Colonel Roger Joseph Atogetipoli Felli (May 2, 1941 – June 26, 1979) was a soldier and politician who was once the foreign minister of Ghana.

Roger Felli was born at Navrongo, the capital of the Kassena-Nankana District in the Upper East Region of Ghana.

Military
He was commissioned as a lieutenant in the Ghana army in 1963. He rose through the ranks after attending courses in Ghana and the United Kingdom.

Politics
After the overthrow of Dr. Kofi Abrefa Busia's Progress Party government on January 13, 1972, the then Major Felli became a member of the ruling National Redemption Council led by General (then Colonel) Ignatius Kutu Acheampong. He was appointed the  Commissioner for the Works and Housing Ministry in the new government. He later also held the portfolios of the Trade and Industry Ministry and the Finance and Economic Planning Ministry respectively. Colonel (then Major) Roger Felli was appointed Minister of Foreign Affairs in 1975.  He held this position till the coup d'état of June 4, 1979 which brought the Armed Forces Revolutionary Council (AFRC) led by Flt. Lt. Jerry Rawlings to power.

Execution
Colonel Roger Felli was one of six senior military officers who had previously served in government, executed by firing squad at the Teshie Military Range at Teshie, at the outskirts of Accra. The executions were ordered by the AFRC and  carried out on June 26, 1979. The other officers executed with him were two former heads of state of Ghana, Gen Fred Akuffo and  Lt Gen Akwasi Afrifa and three other military officers, namely Air Vice Marshal Boakye, Maj. Gen R.E.A. Kotei and  Rear Admiral Joy Amedume. They were buried in unmarked graves at Adoagyiri near Nsawam in the Eastern Region of Ghana.

*Source data*.
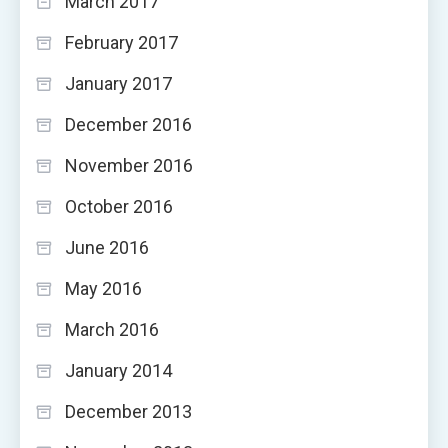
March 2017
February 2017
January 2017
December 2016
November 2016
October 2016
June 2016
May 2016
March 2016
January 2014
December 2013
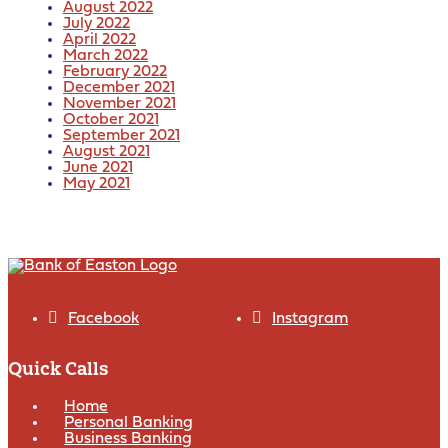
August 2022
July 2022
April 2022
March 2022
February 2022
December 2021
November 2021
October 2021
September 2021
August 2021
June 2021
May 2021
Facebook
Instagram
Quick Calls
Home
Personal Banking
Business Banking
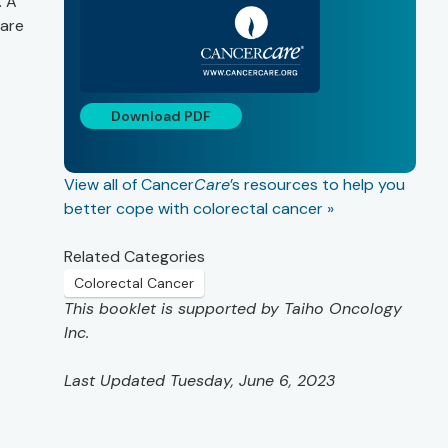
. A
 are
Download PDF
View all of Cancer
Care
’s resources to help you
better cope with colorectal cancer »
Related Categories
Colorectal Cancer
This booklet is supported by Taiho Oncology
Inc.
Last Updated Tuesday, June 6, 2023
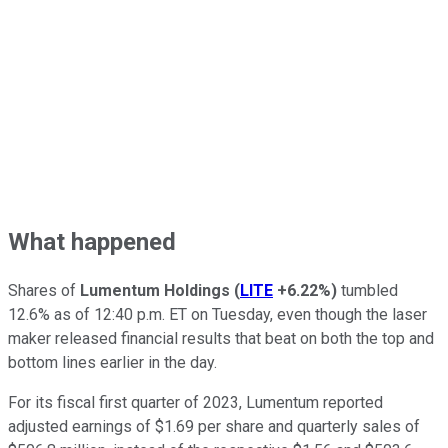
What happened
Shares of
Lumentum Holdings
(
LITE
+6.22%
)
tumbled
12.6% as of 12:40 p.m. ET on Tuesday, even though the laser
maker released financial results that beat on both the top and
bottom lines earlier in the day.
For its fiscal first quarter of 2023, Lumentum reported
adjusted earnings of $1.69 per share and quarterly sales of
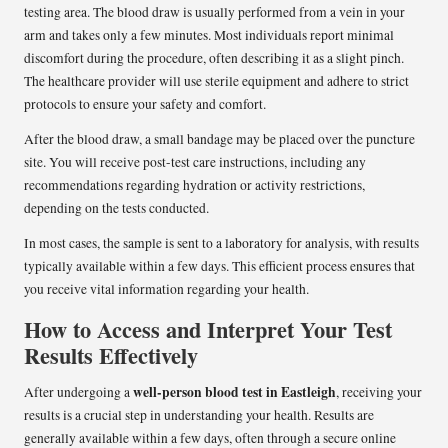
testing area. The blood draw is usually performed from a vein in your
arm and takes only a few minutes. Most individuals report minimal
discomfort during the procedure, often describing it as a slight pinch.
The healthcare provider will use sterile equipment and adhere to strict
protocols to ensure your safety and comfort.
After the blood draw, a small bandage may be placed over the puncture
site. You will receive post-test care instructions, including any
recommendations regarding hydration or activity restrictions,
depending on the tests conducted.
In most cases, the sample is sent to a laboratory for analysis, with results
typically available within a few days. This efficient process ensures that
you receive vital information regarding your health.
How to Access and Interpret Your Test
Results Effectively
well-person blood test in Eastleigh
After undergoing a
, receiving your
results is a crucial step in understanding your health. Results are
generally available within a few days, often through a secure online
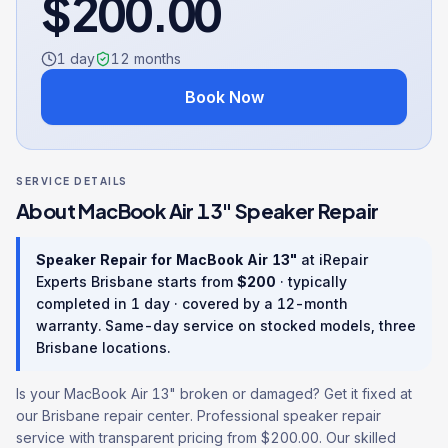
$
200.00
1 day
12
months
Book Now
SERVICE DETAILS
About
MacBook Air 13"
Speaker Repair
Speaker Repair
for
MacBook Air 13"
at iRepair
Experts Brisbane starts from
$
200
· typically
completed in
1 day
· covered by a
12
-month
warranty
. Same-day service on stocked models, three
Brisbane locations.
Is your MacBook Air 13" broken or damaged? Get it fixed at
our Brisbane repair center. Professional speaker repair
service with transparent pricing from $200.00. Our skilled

*Things to do*.
a – In the passage about Roger Felli, write out the stretch from "Colonel Roger Joseph" through "East Region of Ghana." again, swapping "foreign minister" for "minister of foreign affairs".
b – Translate this sentence from the passage about Roger Felli into Spanish: "He was commissioned as a lieutenant in the Ghana army in 1963."

*Your responses*.
a –
Colonel Roger Joseph Atogetipoli Felli (May 2, 1941 – June 26, 1979) was a soldier and politician who was once the minister of foreign affairs of Ghana.

Roger Felli was born at Navrongo, the capital of the Kassena-Nankana District in the Upper East Region of Ghana.

b – Recibió el nombramiento de teniente en el ejército de Ghana en 1963.